■ **Challenges**:
1. In the piece about Nigel Farage, what job did he hold before entering politics?
2. Copy word for word the stretch of the piece about Nigel Farage starting at "Mr. Farage is" and ending at "I was concerned.".

■ **Passage given**:
......

Nigel Farage: Financial “Cataclysm” To Come, Gold to Unimaginable Levels

Mac Slavo

You may remember Nigel Farage as the EU parliament member who tore into the President of the EU and most recently held a funeral for the Euro (complete with casket, pall bearers, and procession) on the streets of London.

Mr. Farage is a former commodities broker on the London Metals Exchange, so he understands the financial markets and monetary system (unlike 99% of the other politicians in the EU and DC), as well as the implications of the current debt crisis facing not just Europe, but the entire world. You’ll rarely hear a politician come out from behind the curtain as Nigel Farage does. Like most of us, he’s not very optimistic about what’s to come, and he lays out his views in an interview with King World News which is well worth listening to in full:

Paralysis, I think that’s the only way one can describe it. They put together a currency, an economic and monetary union of countries that were entirely unsuited to each other. The idea that Greece and Germany could coexist under the same monetary framework was always a joke as far as I was concerned.

......

■ **Items**:
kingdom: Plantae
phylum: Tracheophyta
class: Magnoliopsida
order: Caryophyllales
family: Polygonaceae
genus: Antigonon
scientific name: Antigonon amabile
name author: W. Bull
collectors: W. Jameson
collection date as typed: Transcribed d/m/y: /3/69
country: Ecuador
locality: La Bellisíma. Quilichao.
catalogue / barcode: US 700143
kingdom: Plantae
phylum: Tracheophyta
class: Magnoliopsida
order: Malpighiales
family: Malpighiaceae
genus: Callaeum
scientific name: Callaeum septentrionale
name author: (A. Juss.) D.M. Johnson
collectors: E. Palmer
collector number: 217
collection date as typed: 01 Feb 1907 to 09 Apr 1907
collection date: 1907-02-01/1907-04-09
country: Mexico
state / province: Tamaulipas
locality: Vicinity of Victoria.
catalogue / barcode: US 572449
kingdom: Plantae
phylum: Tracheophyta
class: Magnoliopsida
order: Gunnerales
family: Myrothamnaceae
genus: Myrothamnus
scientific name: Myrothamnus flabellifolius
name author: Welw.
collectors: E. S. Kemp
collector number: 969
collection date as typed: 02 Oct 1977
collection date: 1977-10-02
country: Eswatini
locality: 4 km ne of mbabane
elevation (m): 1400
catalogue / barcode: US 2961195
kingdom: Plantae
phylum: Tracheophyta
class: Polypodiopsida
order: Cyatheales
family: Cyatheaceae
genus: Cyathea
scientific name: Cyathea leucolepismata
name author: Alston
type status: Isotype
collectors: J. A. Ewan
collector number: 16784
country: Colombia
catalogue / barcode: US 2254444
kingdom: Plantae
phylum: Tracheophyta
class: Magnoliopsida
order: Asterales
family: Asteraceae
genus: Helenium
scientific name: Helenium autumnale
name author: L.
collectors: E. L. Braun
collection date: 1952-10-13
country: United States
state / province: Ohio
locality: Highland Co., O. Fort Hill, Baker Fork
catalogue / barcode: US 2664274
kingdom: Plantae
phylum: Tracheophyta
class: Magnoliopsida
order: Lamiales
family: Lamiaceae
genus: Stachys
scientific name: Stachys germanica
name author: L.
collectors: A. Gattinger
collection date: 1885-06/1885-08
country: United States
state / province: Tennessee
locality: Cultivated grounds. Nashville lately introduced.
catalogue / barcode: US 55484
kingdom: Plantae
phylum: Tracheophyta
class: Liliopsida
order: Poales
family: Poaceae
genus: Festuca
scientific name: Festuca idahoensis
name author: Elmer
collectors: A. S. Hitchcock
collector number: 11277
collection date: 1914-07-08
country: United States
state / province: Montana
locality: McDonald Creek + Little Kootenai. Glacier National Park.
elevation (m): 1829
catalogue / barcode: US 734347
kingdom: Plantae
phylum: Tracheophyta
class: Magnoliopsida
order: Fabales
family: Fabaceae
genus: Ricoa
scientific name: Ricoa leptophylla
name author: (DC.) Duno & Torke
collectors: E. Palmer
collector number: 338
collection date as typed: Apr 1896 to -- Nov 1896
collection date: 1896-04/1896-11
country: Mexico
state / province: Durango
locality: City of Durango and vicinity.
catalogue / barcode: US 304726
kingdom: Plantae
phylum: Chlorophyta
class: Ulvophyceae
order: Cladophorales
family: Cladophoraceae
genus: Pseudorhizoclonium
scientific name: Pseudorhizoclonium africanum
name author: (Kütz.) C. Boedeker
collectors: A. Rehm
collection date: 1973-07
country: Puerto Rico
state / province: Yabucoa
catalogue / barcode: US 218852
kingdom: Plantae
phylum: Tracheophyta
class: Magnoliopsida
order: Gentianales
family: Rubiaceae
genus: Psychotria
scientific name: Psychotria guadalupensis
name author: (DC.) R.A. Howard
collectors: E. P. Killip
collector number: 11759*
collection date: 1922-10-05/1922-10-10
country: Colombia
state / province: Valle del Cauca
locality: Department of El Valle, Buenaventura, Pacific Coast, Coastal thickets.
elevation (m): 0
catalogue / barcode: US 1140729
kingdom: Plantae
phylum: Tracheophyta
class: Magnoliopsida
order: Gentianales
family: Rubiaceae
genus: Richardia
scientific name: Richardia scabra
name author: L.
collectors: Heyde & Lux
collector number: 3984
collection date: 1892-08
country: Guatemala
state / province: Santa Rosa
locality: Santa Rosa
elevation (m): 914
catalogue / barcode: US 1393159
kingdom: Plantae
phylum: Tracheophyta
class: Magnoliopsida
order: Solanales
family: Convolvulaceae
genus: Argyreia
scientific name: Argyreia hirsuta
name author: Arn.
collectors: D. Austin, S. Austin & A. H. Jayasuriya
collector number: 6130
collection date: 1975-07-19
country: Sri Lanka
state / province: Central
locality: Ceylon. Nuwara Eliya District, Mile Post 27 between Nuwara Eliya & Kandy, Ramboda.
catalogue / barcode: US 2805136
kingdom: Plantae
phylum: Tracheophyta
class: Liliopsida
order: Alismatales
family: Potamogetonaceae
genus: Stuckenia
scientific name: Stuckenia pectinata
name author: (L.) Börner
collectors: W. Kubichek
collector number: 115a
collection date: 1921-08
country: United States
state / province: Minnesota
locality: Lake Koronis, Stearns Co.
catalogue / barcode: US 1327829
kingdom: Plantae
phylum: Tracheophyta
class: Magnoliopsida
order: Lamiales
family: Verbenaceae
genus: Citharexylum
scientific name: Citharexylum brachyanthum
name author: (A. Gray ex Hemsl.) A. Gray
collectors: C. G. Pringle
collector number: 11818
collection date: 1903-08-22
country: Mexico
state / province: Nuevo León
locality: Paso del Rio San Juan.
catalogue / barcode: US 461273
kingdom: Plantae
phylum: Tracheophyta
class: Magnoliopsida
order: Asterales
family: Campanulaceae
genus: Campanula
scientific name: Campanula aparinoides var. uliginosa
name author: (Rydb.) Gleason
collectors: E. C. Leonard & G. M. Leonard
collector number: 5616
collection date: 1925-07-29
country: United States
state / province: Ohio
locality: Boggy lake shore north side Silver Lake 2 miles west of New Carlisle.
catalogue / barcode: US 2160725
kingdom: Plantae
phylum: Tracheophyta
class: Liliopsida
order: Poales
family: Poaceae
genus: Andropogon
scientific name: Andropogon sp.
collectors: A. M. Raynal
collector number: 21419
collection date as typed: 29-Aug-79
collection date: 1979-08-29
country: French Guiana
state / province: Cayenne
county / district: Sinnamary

......

■ **Answers for this exercise**:
1. He was a commodities broker on the London Metals Exchange.

2.
Mr. Farage is a former commodities broker on the London Metals Exchange, so he understands the financial markets and monetary system (unlike 99% of the other politicians in the EU and DC), as well as the implications of the current debt crisis facing not just Europe, but the entire world. You’ll rarely hear a politician come out from behind the curtain as Nigel Farage does. Like most of us, he’s not very optimistic about what’s to come, and he lays out his views in an interview with King World News which is well worth listening to in full:

Paralysis, I think that’s the only way one can describe it. They put together a currency, an economic and monetary union of countries that were entirely unsuited to each other. The idea that Greece and Germany could coexist under the same monetary framework was always a joke as far as I was concerned.